This page outlines our expectations for your assignments. The grading scheme follows these points closely.
Homework assignments will be done in pairs. Students will work in the same pairs throughout the entire term. You may form your own pairs at the start of the term. The course staff will pair up students who do not express preferences.
Each pair should submit one assignment with both names on it. Both members of the pair will receive the same grade on the assignment.
Ideally, you and your partner should either try the problems individually and meet to go over results (and choose which answers to submit), or meet and work the problems together. We strongly discourage you from splitting up the problems and each working only half of them. Each problem is designed to practice a different sort of program. If you only do half of the programs, you may find yourself unprepared for the exams! (You must have a passing average on the exams to pass the course.)
Put another way, we use homework pairs because experience shows that most students do better in the course when they work regularly with someone else. We don't use them because the assignments are too long for one person to do. You are expected to work roughly 12-17 hours a week on the course outside of class. If you can't finish the assignments in that time on your own, you need to be coming to office hours for extra help.
You may use whatever you need (including things usually forbidden on homeworks), but any uses of set! must adhere to the guidelines for when to use set! (see bottom of the linked page).
Every program should be documented with
A contract, which is a comment documenting the type of the inputs and outputs of the program.
A purpose statement, which is a comment describing what the program computes.
A list of the test cases on which you ran the program.
Write your test cases as a series of check-expect
statements that
call your program. You do
not need to include the results of the tests in what you submit.

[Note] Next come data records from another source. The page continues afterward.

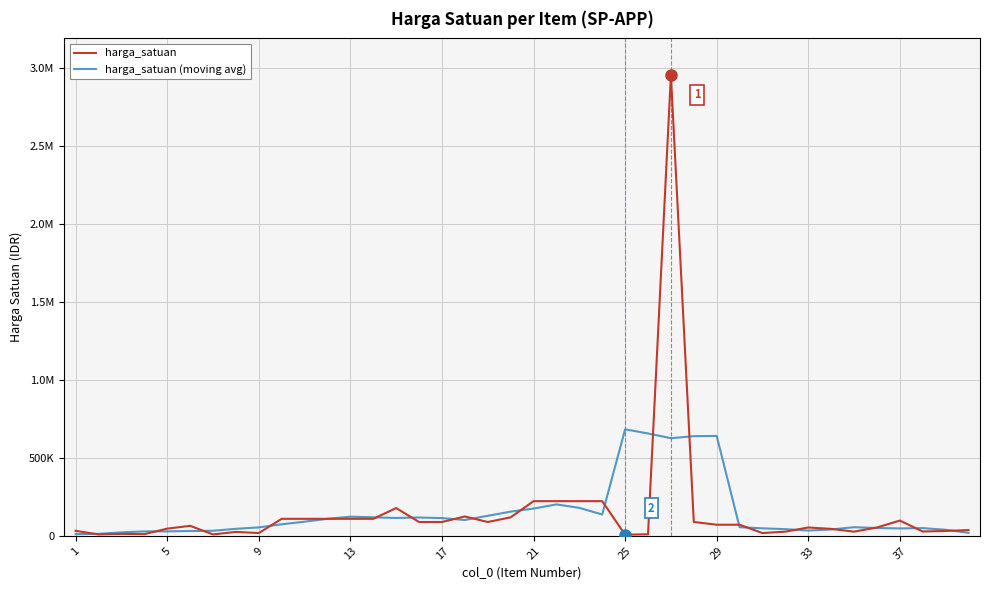

Reading left to right, list all the values displayed in this chart.

harga_satuan: 31980	8890	12440	10660	45940	63960	8890	24880	17770	108880	108880	108880	108880	108880	177660	88480	88480	123860	88480	118440	222070	222070	222070	222070	7110	9780	2951650	88830	71070	71070	17770	26650	53300	44420	26650	53300	97720	27580	31260	36770
harga_satuan (moving avg): 10662	12794	21982	28378	28378	30866	32288	44876	53860	73858	90658	108880	122636	118556	114476	117472	113392	101548	128266	154984	174626	201344	179078	136620	682536	655888	625688	638480	640078	55078	47972	42642	33758	40864	55078	49934	47302	49326	38666	19122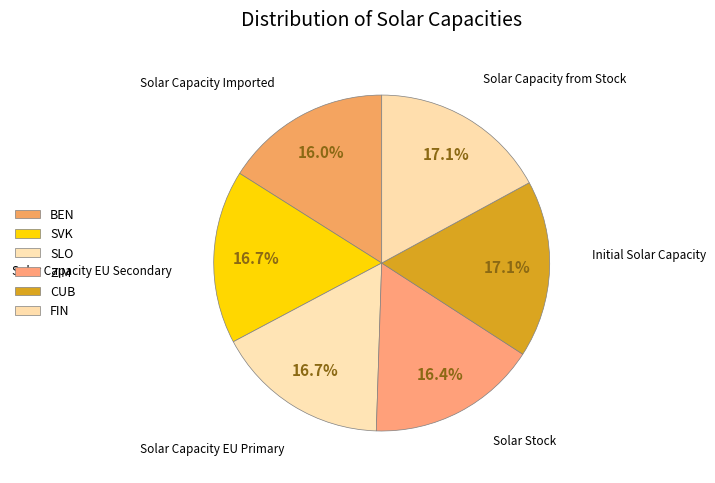

How many segments does this pie chart have?

6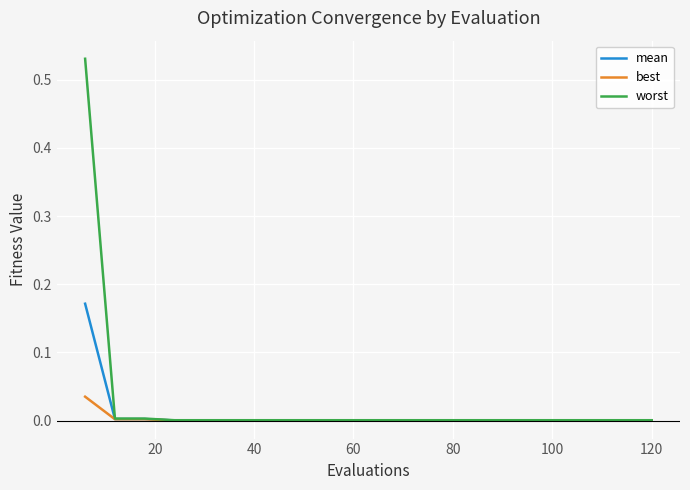

Which series has the widest spread of values?

worst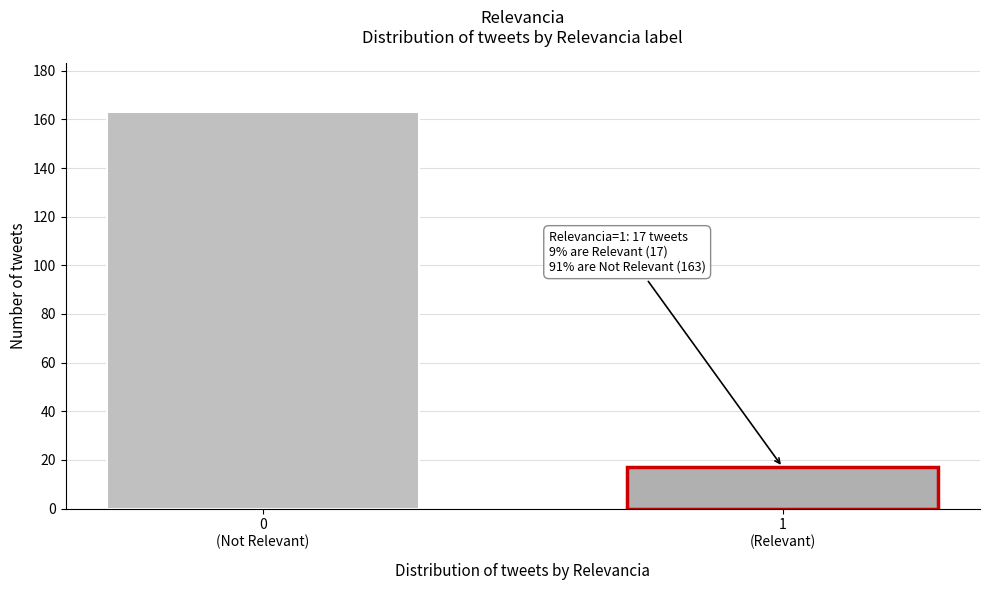

Reading right to left, extract all data points from this chart.

17	163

The graders will be checking the quality of your test cases (do you
have too few, too many, sufficient variety, etc).
See the documentation example for a sample contract, purpose, and test cases. Many other examples will be given in class.
Whenever your program consumes or produces a compound form of data (structures, lists, etc) you must write down a data definition and examples of the data. A data definition is a comment describing the structure of the data and the types of its pieces. The examples of data are Scheme expressions that build instances of the data type you have defined.
See the data definition example. Many other examples will be given in class.
You should use appropriate types for your data. For example, if the problem statement suggests boolean data, you should use booleans rather than 0 and 1.
Your programs should follow the templates for the types of data on which they operate (this point will become clearer in the second week of class when we discuss data templates).
See the templates example. Many other examples will be given in class.
You should use helper functions appropriately. In general, use helper functions to
Your code should be readable, with proper indentation and line breaks (lines that don't wrap around). DrScheme will do proper indentation for you automatically (but not line breaks).
Unless otherwise noted, do not add error-handling to your code. Assume that your programs are run on data that conforms to their contracts. (Obviously, real-world programs do need to include error handling, but this course will not discuss MzScheme's exception mechanism, which is the proper way to handle errors.)
Your graded assignments will be marked with the identity of the grader who graded them. Talk to the grader first. If you still have a concern over your grade, talk to the professor.